Helen waited, and then, as Sadie seemed to need some encouragement, said, “Very well. I think I’d like to be convinced.”
“The reason Bob came and Stephen stayed begins with the difference between them. We know them both, and I want to state that I’m quite satisfied with Bob. That had to be said, and now we’ll let it go. But they are different. Bob will work for an object; for dollars, to feel he’s making good, or to please me. Your husband must work, whether he had an object or not, because that’s the kind of man he is.”
“Bob’s way is easier understood,” Helen rejoined. “Besides, Stephen is working for money enough to farm again on the old large scale.”
“He is; but you don’t understand yet, and I want to show you why he feels he has got to farm. Stephen’s the kind we have most use for in this country. In fact, he’s my kind; perhaps I know him better than you. Give him a patch of pine-scrub or a bit of poor soil in a sand-belt and he’d feel it his duty to cultivate it, no matter how much work it cost. Show him good wheat land lying vacant or rocks that block a railroad, and he won’t rest till he starts the gang-plow or gets to work with giant-powder. He can’t help it; the thing’s born in him. Like liquor or gambling, only cleaner!”
“But when such a man marries——”
“What about his wife? Well, she must help all she can or stand out and let him work alone. It’s a sure thing she can’t stop him.”
Helen pondered, and then remarked: “Stephen is not your kind, as you said. You wanted to leave the prairie and live in a town.”

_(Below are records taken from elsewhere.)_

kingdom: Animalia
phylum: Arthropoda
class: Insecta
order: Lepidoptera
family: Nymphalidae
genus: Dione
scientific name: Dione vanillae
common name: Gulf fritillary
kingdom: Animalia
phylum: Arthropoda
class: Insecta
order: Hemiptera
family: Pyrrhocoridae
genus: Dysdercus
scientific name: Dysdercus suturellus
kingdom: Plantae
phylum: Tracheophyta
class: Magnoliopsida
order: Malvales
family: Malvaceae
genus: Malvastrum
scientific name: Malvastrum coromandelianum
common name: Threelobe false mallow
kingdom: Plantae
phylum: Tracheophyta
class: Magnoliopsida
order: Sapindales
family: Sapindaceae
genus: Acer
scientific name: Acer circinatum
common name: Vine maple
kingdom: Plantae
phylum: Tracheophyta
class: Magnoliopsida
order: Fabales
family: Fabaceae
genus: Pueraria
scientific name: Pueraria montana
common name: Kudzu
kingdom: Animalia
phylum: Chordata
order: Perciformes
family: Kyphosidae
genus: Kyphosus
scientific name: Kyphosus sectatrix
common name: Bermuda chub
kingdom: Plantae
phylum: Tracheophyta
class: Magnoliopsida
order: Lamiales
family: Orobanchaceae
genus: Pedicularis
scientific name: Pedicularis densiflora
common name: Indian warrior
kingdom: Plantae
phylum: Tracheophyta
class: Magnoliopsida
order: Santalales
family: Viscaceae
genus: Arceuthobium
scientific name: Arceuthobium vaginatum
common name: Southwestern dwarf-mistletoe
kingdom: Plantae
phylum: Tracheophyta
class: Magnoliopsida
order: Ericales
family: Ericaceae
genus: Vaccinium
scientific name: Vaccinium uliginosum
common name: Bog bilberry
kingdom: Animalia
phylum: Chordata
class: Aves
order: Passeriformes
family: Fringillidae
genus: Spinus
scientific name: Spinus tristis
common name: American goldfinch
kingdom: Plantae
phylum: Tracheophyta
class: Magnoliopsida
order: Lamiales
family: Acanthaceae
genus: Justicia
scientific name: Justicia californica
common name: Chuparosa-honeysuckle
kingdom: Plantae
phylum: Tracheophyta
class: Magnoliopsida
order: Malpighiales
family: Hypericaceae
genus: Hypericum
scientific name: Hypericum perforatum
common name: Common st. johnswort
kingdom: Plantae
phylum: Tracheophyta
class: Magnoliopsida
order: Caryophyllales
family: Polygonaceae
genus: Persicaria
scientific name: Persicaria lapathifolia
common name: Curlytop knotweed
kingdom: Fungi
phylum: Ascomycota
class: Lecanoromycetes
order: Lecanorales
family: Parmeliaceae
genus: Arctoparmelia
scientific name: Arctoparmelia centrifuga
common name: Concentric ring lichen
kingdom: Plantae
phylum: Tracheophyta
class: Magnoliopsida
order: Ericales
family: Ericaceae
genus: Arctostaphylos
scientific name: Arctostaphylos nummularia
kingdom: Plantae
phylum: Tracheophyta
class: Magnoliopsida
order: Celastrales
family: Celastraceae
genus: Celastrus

“I certainly did, but I didn’t know myself. Though I wanted to meet smart people and wear smart clothes, to push Bob on and see him make his mark in big business or perhaps in politics. Now I know I really wanted power; to order folks about and get things done.”
“You found you must give up your ambitions.”
“I saw they had to be altered,” Sadie replied. “But when you can’t get things done by others, you can do them, in a smaller way, yourself, and I find I can be satisfied with running a prairie farm as it ought to be run.” She paused and resumed with a soft laugh: “Looks as if neither of us was fixed quite as we like. I have a husband who must be hustled; you want to hold yours back. Well, I guess we can’t change that; we must take the boys for what they are and make allowances. Besides, your man’s fine energy is perhaps the best thing he has.”